Written instruction:
Can you pick up the passage on LIC Housing Finance's quarterly results from its last line and carry it forward?

--- BEGIN Text block ---

Despite this strong financial performance, net interest income (NII) declined 5% year-on-year to ₹2,000 crore, reflecting ongoing margin pressures. The company’s net interest margin (NIM) fell to 2.70%, compared to 3.00% in Q3 FY24, highlighting the impact of higher funding costs and competitive lending rates in the sector. LIC Housing Finance’s total revenue from operations rose 4% year-on-year to ₹7,057 crore, reinforcing the company’s stable growth trajectory in ‘s housing finance sector.

How has LIC Housing Finance’s loan portfolio expanded?

--- END Text block ---
--- BEGIN Entries ---

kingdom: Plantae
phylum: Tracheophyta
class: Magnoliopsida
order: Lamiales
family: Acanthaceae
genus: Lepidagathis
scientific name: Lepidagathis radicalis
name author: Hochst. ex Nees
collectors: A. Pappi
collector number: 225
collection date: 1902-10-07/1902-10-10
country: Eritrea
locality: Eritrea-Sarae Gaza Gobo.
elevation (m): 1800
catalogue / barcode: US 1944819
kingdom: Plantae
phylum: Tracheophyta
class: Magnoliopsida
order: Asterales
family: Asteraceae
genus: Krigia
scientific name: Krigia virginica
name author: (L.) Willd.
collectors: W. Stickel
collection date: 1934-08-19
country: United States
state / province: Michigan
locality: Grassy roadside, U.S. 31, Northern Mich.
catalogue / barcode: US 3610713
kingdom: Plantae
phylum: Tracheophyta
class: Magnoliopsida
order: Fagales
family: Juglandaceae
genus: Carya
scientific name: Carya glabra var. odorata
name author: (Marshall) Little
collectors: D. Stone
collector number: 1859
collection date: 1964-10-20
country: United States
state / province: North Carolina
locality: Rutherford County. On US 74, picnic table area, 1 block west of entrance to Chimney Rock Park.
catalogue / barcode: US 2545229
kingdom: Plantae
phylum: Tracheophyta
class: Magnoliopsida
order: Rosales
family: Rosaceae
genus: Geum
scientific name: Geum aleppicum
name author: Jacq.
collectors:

--- END Entries ---

Task response:
Loan portfolio expansion remains a key driver of profitability for LIC Housing Finance. The company’s total outstanding loan portfolio grew 6% year-on-year to ₹2,99,144 crore, compared to ₹2,81,206 crore a year ago. The individual home loan portfolio expanded 7% year-on-year to ₹2,54,652 crore, reflecting sustained demand for housing finance. The project loan portfolio rose 2% year-on-year to ₹8,776 crore, supported by an increase in real estate lending activity. Total loan disbursements for Q3 FY25 reached ₹15,475 crore, up 2% year-on-year, indicating steady credit demand in the housing sector.

A notable shift was seen in the project loan segment, where disbursements surged 162% year-on-year to ₹983 crore, compared to ₹375 crore in Q3 FY24. This reflects LIC Housing Finance’s strategic focus on real estate financing, which has contributed to its loan portfolio expansion.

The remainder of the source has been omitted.